Ruud Dobber, US president of AstraZeneca, who oversees the pharma giant's US business in lung, heart and kidney-related conditions, told Business Insider that price increases have to be within a range that makes him feel comfortable.
"If I don't feel comfortable, that is simply not good," Dobber said. "I think it's reasonable to increase a little bit your price because you have something unique. We've only one objective, that we're making our drugs affordable for patients. If the drug is not affordable, the patients cannot benefit, and we will not be making profit. It's as simple as this."
AstraZeneca joined in with other pharmaceutical companies like Pfizer and Merck in freezing price increases for the remainder of 2018.

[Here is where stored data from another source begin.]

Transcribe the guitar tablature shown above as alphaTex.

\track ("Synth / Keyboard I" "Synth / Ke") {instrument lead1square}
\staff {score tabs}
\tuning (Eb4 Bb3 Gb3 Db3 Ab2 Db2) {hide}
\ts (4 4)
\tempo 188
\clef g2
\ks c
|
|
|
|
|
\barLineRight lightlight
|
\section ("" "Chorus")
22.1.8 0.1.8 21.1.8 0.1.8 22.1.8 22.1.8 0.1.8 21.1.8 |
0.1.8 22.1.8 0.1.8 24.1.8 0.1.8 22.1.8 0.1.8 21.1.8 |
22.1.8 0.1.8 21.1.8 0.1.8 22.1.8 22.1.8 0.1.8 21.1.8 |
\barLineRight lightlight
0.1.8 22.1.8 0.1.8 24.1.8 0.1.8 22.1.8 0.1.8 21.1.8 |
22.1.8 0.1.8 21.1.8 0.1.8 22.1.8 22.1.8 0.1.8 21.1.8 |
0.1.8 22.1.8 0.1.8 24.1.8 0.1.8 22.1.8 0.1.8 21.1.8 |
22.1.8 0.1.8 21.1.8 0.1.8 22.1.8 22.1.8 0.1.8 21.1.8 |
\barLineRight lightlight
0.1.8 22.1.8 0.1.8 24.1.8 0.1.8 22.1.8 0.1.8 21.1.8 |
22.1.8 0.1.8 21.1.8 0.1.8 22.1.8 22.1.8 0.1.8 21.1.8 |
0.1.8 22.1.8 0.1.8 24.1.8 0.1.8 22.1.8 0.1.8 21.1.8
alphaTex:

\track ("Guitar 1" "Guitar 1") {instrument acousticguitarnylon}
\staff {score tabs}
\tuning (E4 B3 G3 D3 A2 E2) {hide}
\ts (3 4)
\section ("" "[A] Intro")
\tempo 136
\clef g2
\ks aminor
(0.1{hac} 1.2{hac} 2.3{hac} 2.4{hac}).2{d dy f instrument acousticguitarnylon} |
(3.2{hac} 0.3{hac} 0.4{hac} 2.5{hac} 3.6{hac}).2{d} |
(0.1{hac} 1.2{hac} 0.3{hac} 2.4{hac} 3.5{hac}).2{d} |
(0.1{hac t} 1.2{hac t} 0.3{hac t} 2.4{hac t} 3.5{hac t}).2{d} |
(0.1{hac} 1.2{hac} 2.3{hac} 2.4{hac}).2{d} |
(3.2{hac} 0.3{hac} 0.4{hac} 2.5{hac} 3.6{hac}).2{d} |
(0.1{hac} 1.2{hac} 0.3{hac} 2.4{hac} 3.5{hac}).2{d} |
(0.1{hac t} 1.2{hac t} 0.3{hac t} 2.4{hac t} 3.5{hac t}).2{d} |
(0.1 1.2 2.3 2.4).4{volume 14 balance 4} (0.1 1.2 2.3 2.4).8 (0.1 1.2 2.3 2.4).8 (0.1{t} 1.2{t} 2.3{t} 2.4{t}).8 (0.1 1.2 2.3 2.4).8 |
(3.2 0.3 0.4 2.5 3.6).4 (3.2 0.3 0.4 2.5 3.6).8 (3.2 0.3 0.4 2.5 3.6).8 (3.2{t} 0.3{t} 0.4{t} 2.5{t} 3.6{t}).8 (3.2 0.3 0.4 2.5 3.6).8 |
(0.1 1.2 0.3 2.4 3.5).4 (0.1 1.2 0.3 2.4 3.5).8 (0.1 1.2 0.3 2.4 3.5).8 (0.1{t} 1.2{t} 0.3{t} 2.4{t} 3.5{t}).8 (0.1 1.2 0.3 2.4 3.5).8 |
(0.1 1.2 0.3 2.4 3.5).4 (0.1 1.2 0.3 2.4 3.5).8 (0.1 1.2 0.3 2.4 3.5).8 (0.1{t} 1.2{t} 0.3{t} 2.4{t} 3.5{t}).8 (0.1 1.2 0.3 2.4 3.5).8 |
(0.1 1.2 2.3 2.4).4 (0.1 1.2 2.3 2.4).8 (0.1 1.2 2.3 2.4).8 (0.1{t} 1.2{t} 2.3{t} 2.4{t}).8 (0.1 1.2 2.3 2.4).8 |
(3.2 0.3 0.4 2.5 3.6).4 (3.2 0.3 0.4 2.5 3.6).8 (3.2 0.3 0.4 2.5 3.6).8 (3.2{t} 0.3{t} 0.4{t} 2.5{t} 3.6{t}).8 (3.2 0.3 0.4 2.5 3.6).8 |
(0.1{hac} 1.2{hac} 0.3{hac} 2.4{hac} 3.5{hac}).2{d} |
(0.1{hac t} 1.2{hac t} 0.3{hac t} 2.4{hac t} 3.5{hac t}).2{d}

Dobber pointed to other members of the pharmaceutical industry - so-called middlemen - and the rebates that get passed around as an unsustainable aspect of the market. Pharmacy benefit managers negotiate these rebates as a way to negotiate a lower price off the list price drugmakers ultimately set. Drugmakers provide more than $100 billion a year in rebates and discounts, which are a big business for companies like Express Scripts, CVS Caremark and UnitedHealth Group's OptumRx.
"As a company, we are very clear that we would like to get rid of rebates and would like to move to what is called competition on the base of a net price," Dobber said. PBMs, for their part, argue that pharmaceutical companies set their own list prices, putting them in control of rising drug prices.
Merck CEO Ken Frazier in October had a similar perspective on the amount of money that goes to the middlemen in the pharmaceutical industry. The way he sees it, Merck publishes the list prices the company sets for a particular drug.
But after that's set, there are often discounts the drugmaker pays out to middlemen, which may or may not make their way to patients. Those discounts vary and are kept secret. And if you have a high deductible plan, you might still be on the hook for paying the full list price.
"I don't understand why we live in a world where 50% of the value goes to the supply chain," Frazier said.
Frazier said he expects to see disintermediation - or reducing the number of companies between a product and a consumer - start to happen in the pharmaceutical industry, in the way it's happened with cable. Before Disney owned its own media networks, it had to pay to get its content in front of viewers. Now, it owns media networks like ABC and ESPN, which it can use to show its content, making it one less step to get to viewers.
The same could happen in the pharmaceutical industry. Already, mergers are taking place that combine insurers with pharmacy benefit managers, the middlemen responsible for negotiating discounts to the list price of medications on behalf of health plans and insurers. And the Trump administration has been putting pressure on the PBMs and the rebates they receive from drugmakers. Whether those changes lead to less drug pricing pressure remains to be seen.
Dobber had a similar perspective on the amount of money getting redirected in the system.
"At the end of the day, it's a bit of black hole and you don't know where the money is ending up," Dobber said. "I think that model needs to change. I completely agree with Frazier that that model is not sustainable."
Over the next few years, Dobber said he anticipates a number of experiments playing out - including from players outside the healthcare industry like Amazon as well as mergers between healthcare giants like CVS Health and Aetna - that could have a big impact on the industry.
"The US system deserves a bit of a shakeup of the health system. It's too complex, it's too fragmented, it's too expensive."